** Information given follows **

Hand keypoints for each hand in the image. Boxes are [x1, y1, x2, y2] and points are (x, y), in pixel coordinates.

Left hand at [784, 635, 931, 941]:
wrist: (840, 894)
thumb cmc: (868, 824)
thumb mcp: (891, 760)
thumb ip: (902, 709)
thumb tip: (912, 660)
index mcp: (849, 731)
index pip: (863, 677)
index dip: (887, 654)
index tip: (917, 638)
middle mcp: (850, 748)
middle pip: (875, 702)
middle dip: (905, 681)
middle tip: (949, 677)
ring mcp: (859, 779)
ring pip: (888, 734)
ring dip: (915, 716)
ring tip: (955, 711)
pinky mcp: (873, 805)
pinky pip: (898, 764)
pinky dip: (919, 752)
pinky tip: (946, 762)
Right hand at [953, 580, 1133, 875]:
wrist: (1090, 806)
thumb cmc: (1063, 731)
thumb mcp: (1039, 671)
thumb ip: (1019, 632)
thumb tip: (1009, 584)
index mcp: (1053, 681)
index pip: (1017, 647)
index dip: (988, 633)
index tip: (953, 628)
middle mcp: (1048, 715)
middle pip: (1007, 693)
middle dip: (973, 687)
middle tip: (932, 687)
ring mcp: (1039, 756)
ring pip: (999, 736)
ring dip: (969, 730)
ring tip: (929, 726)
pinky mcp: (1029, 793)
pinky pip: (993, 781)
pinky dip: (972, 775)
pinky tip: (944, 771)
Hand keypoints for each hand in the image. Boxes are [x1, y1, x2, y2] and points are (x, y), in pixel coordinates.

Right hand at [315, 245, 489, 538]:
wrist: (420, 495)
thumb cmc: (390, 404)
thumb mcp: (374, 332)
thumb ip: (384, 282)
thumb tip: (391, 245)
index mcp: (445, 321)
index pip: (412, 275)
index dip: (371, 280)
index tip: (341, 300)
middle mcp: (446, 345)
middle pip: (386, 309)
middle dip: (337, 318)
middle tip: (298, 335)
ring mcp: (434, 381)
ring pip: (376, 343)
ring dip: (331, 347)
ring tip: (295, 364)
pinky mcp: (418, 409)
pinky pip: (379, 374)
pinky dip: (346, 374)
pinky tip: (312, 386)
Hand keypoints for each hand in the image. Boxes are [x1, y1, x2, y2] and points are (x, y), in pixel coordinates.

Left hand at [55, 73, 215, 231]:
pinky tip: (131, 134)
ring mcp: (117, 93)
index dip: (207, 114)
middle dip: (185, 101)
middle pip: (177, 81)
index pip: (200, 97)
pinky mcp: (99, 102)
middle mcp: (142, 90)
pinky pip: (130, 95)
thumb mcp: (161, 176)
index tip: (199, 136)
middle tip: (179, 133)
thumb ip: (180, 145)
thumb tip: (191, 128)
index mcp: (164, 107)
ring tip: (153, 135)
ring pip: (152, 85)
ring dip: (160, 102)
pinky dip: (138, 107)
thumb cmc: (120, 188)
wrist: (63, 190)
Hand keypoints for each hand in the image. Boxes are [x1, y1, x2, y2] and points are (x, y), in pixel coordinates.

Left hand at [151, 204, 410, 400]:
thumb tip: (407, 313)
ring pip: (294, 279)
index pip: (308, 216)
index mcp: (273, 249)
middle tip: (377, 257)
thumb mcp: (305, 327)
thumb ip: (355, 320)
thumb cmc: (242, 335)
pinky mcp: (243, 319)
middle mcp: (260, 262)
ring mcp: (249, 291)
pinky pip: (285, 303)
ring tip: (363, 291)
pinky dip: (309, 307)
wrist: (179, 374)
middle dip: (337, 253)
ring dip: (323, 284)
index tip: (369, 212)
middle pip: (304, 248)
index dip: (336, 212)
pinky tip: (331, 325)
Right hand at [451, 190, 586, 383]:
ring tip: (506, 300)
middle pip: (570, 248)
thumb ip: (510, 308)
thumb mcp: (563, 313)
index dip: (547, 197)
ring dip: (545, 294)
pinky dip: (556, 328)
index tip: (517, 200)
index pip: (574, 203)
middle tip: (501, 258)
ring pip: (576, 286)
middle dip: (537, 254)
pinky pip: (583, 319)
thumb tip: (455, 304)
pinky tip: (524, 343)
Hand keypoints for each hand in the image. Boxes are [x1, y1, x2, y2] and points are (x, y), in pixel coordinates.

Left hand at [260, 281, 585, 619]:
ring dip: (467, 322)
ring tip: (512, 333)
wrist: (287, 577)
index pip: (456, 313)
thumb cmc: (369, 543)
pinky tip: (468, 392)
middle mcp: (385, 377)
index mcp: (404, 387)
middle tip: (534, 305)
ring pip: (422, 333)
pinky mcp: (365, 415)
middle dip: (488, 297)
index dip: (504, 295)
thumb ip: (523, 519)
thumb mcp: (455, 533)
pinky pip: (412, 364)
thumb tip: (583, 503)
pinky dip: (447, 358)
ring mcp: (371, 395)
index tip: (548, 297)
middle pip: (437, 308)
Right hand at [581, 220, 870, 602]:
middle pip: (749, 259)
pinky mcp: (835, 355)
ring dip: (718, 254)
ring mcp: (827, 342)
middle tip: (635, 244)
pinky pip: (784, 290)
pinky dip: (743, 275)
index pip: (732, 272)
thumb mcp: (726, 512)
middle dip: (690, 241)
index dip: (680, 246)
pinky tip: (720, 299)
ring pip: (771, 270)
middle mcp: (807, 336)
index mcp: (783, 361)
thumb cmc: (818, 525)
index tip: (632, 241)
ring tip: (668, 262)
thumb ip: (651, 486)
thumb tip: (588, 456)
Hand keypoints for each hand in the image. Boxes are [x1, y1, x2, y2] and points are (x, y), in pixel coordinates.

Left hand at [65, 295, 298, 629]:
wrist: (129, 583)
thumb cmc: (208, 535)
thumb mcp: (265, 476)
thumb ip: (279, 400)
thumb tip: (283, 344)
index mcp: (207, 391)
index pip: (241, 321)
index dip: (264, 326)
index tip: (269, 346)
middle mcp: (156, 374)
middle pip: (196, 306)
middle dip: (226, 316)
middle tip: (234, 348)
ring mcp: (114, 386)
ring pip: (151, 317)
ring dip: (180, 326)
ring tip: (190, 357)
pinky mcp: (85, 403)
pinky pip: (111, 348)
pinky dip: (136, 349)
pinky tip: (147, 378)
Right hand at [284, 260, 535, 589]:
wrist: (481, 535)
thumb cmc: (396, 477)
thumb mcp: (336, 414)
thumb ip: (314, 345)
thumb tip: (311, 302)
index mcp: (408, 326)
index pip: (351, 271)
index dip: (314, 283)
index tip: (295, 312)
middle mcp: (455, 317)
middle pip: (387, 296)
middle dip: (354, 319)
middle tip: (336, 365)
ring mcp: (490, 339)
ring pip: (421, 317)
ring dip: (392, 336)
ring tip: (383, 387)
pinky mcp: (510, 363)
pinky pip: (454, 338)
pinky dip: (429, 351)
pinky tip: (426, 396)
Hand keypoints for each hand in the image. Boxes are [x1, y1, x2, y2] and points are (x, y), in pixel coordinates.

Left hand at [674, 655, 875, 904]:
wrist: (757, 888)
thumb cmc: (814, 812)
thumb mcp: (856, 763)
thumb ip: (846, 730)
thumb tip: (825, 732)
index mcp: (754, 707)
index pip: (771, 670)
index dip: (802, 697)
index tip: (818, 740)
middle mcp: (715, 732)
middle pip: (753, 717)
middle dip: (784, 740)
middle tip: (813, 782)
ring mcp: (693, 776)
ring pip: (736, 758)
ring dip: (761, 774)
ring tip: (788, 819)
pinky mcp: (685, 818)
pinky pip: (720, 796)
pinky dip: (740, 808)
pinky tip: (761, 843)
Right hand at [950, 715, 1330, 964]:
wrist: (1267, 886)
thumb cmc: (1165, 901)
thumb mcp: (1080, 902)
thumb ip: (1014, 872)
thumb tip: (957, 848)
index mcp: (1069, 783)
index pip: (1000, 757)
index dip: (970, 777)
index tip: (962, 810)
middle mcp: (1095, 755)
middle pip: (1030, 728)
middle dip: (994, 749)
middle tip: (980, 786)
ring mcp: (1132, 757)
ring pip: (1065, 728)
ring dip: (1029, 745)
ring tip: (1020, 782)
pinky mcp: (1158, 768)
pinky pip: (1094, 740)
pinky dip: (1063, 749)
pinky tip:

** End of Information given **

Within the listing above, how many lines contain "Right"? Please respond with the number and nothing else.

_Response to this task_:
6